🤖 AI Summary
Point cloud completion faces significant challenges due to severe occlusion, leading to structural incompleteness and topological inconsistency. To address this, we propose a novel “completion-as-correction” paradigm that departs from conventional inpainting-based generative completion. Instead, we leverage pre-trained image-to-3D generative models to provide topology-complete priors and perform progressive structural correction of local observations in feature space. Our method comprises a multi-stage dual-encoder architecture, a hierarchical feature correction module, and a cross-modal RGB-point cloud alignment mechanism. On ShapeNetViPC, it achieves a 23.5% reduction in Chamfer Distance and a 7.1% improvement in F-score over state-of-the-art methods. This work marks the first paradigm shift from unconstrained generation to topology-aware refinement, significantly enhancing both topological plausibility and geometric fidelity of completed point clouds.
📝 Abstract
Point cloud completion aims to reconstruct complete 3D shapes from partial observations, which is a challenging problem due to severe occlusions and missing geometry. Despite recent advances in multimodal techniques that leverage complementary RGB images to compensate for missing geometry, most methods still follow a Completion-by-Inpainting paradigm, synthesizing missing structures from fused latent features. We empirically show that this paradigm often results in structural inconsistencies and topological artifacts due to limited geometric and semantic constraints. To address this, we rethink the task and propose a more robust paradigm, termed Completion-by-Correction, which begins with a topologically complete shape prior generated by a pretrained image-to-3D model and performs feature-space correction to align it with the partial observation.
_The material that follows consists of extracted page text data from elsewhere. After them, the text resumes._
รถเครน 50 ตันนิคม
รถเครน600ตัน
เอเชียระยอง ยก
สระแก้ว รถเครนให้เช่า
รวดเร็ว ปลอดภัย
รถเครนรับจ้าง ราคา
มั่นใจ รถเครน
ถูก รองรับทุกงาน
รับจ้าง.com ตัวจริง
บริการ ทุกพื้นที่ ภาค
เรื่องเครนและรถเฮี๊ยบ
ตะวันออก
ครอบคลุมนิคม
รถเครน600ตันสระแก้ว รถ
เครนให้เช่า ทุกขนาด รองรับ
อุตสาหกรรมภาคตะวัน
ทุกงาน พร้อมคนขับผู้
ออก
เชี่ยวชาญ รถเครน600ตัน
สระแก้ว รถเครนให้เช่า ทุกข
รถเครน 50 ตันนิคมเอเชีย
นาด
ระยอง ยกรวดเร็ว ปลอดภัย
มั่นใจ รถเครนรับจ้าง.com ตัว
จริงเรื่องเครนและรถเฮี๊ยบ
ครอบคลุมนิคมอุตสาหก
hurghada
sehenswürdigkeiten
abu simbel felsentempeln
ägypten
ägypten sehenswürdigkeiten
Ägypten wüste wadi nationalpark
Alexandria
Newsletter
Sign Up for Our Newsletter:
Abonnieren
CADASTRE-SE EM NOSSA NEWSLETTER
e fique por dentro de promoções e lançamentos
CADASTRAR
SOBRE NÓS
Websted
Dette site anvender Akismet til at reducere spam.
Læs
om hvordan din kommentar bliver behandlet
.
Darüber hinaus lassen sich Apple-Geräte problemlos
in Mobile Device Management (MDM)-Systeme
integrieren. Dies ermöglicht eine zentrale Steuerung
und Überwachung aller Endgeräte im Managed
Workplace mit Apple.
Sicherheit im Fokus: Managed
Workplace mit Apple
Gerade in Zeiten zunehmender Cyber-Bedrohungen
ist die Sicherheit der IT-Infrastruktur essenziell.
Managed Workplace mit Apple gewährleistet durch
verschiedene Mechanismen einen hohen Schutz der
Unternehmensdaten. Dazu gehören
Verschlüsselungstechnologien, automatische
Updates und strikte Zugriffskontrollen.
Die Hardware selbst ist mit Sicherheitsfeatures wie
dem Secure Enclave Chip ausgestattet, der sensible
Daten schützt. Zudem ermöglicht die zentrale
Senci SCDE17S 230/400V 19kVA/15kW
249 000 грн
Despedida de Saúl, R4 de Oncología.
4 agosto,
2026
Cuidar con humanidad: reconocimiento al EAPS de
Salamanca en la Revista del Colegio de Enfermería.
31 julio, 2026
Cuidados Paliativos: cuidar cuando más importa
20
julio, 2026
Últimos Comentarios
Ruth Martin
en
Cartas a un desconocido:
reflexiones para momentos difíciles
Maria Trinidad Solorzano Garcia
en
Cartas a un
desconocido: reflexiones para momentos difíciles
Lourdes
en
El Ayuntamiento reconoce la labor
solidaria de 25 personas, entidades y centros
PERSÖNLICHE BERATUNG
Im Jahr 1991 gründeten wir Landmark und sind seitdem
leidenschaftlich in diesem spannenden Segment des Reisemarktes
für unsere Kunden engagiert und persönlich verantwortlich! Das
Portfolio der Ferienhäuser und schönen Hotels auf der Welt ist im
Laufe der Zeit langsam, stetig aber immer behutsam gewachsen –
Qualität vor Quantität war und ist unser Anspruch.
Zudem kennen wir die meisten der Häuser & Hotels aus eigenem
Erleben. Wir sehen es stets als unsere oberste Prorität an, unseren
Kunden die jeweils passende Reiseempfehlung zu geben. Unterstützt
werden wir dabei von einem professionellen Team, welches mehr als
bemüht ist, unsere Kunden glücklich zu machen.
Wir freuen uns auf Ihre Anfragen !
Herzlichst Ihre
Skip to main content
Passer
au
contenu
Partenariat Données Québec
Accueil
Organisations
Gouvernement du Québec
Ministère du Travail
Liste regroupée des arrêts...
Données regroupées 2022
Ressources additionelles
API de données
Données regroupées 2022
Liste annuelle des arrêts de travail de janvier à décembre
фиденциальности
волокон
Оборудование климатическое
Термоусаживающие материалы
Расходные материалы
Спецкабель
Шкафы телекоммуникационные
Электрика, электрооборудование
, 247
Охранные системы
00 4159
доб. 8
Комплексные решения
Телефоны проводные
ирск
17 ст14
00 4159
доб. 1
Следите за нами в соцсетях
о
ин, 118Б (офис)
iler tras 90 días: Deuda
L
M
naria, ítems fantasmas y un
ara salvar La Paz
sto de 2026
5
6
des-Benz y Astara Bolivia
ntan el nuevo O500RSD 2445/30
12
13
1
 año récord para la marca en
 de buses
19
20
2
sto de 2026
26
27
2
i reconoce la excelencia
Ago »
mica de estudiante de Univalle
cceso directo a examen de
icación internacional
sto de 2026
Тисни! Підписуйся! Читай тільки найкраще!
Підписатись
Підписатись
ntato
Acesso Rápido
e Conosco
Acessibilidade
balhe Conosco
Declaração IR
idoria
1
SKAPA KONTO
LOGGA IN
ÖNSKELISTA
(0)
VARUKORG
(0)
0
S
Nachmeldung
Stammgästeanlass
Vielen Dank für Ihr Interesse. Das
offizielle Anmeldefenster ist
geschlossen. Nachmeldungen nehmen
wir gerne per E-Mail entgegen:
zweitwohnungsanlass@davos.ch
This paradigm shifts completion from unconstrained synthesis to guided refinement, enabling structurally consistent and observation-aligned reconstruction. Building upon this paradigm, we introduce PGNet, a multi-stage framework that conducts dual-feature encoding to ground the generative prior, synthesizes a coarse yet structurally aligned scaffold, and progressively refines geometric details via hierarchical correction. Experiments on the ShapeNetViPC dataset demonstrate the superiority of PGNet over state-of-the-art baselines in terms of average Chamfer Distance (-23.5%) and F-score (+7.1%).